The Sri Lankan Foreign Minister also told the UN Human Rights body that his Government believed that “even one incident of torture is one too many”, and took recent allegations of continuing incidence of torture “seriously”. “The Government maintains a zero-tolerance policy towards torture,” he claimed.
“Yet another splendid speech. We believe you, but unfortunately, your leaders President Maithripala Sirisena and Prime Minister Ranil Wickremesinghe sometimes let you down,” tweeted Suren Surendiran, Spokeperson for the Tamil Diaspora umbrella group, Global Tamil Forum (GTF) moments after the Minister’s speech.
Other Sri Lanka watchers, milling around the Palaisdes Nations after Minister Samaraweera’s speech observed that member states of the Human Rights Council would be happy with statement, since they still badly want Sri Lanka to be a “success story”.

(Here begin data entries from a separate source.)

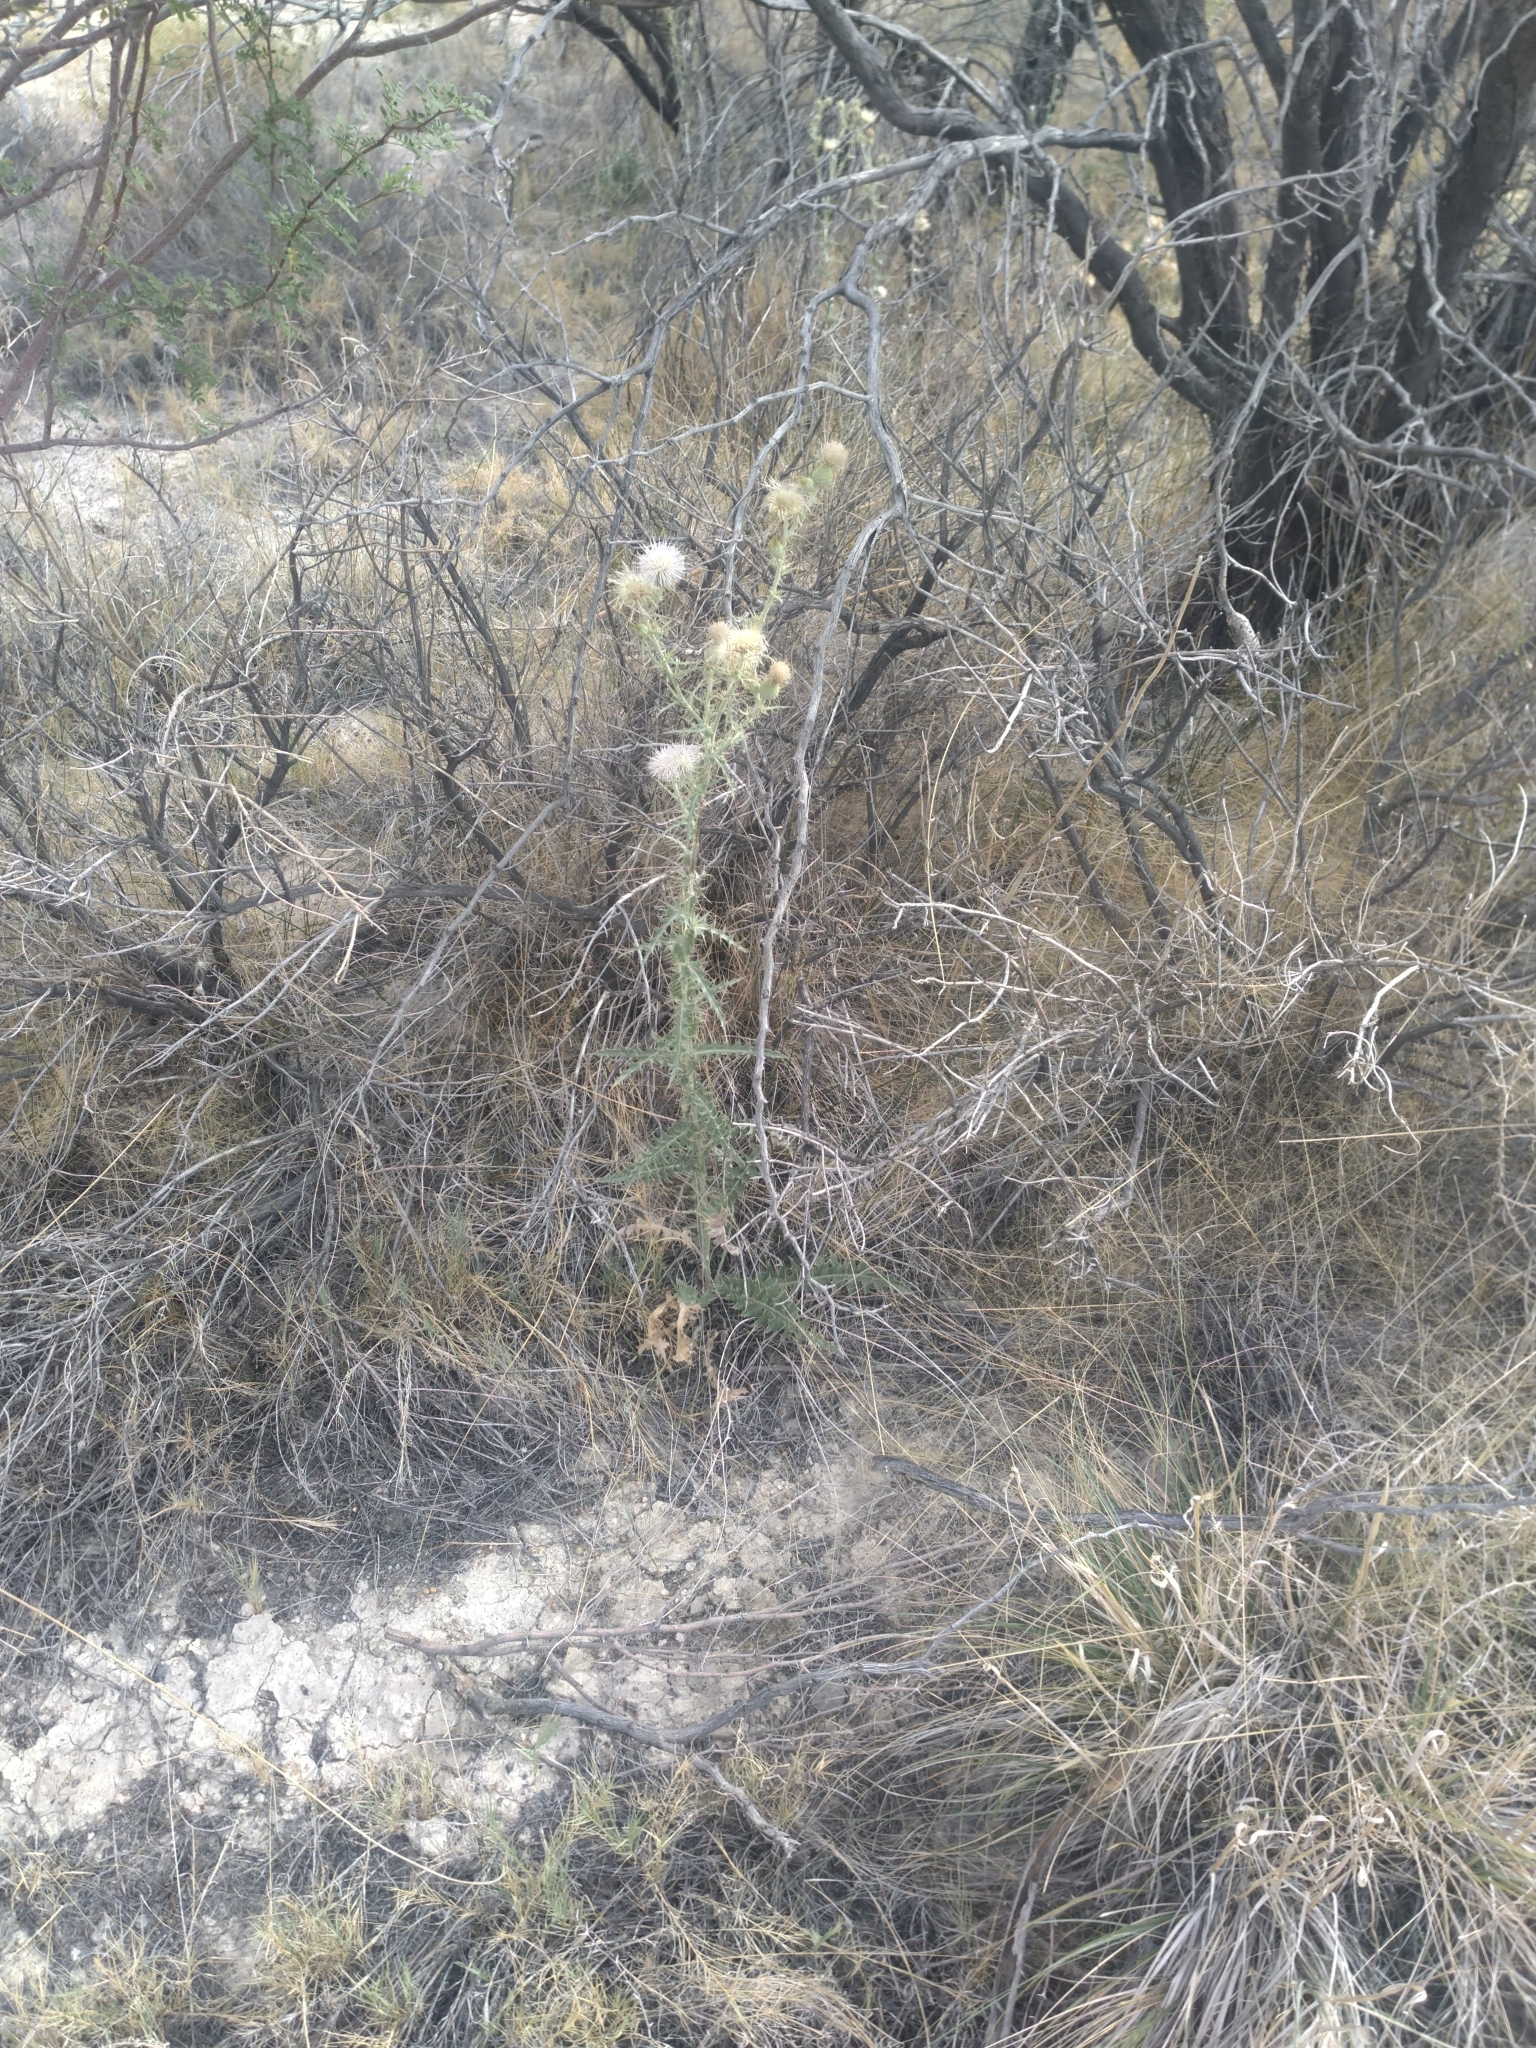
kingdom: Plantae
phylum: Tracheophyta
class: Magnoliopsida
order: Asterales
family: Asteraceae
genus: Cirsium
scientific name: Cirsium mohavense
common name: Mojave thistle
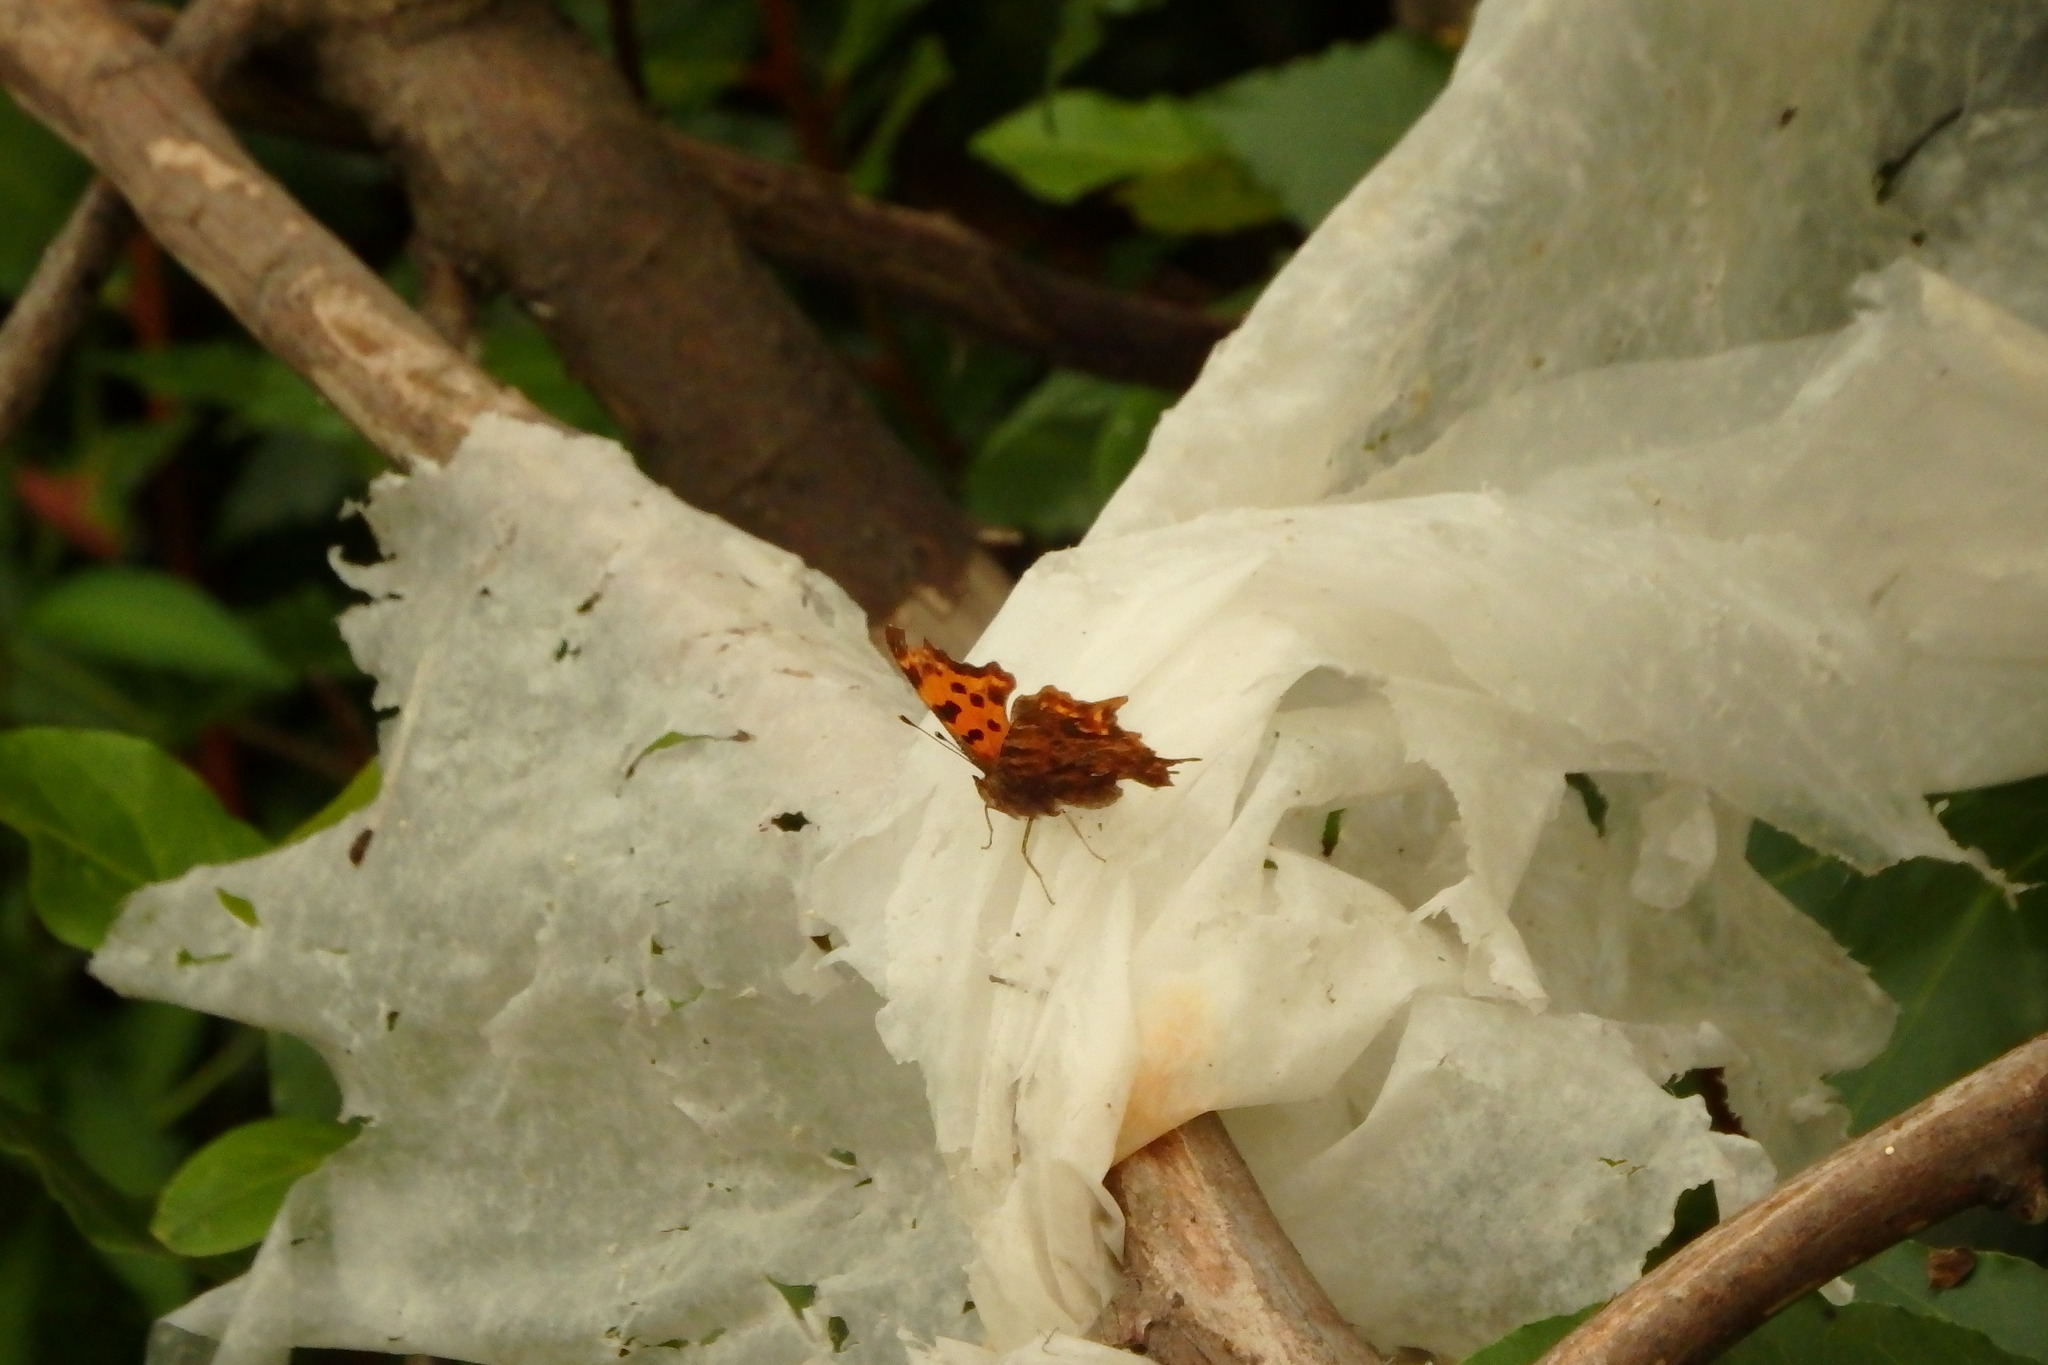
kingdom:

The Foreign Minister’s speech had contained sufficient reaffirmation of the Government’s commitments to reconciliation and accountability for Sri Lanka to remain a focal point at the council, one international activist told Daily FT speaking on confidentially. “But nothing he said today indicates that the Human Rights Council should give Sri Lanka a blank cheque,” the activist warned.
During his speech, the Foreign Minister noted that since he last addressed the Human Rights Council in Geneva in June 2016, the Government had drafted legislation to outlaw enforced disappearances, formulated counter-terrorism legislative framework in keeping with international practices, enacted law to set up the OMP and given effect to Right to Information legislation.
The Human Rights Council, Minister Samaraweera was familiar with Sri Lanka’s story. “After years of denial, disengagement and self-isolation, the National Unity Government proceeded to set our country on a transformative trajectory in terms of human rights, good governance, rule of law, justice, reconciliation and economic development.”
Foreign Minister Mangala Samaraweera met with British Parliamentary undersecretary of State for Foreign and Commonwealth affairs, Alok Sharma on the sidelines of the 34th Session of the UNHRC in Geneva yesterday.
Minister Sharma tweeted after the meeting that he had discussed the need to embed stability, reconciliation and justice in Sri Lanka with the Foreign Minister during their discussions.
Addressing the Human Rights Council yesterday, Minister Sharma welcomed Minister Samaraweera’s constructive engagement in Geneva. “We must give Sri Lanka time to fully implement the October 2015 resolution and post-conflict measures required to embed stability, reconciliation and justice,” the British Minister urged.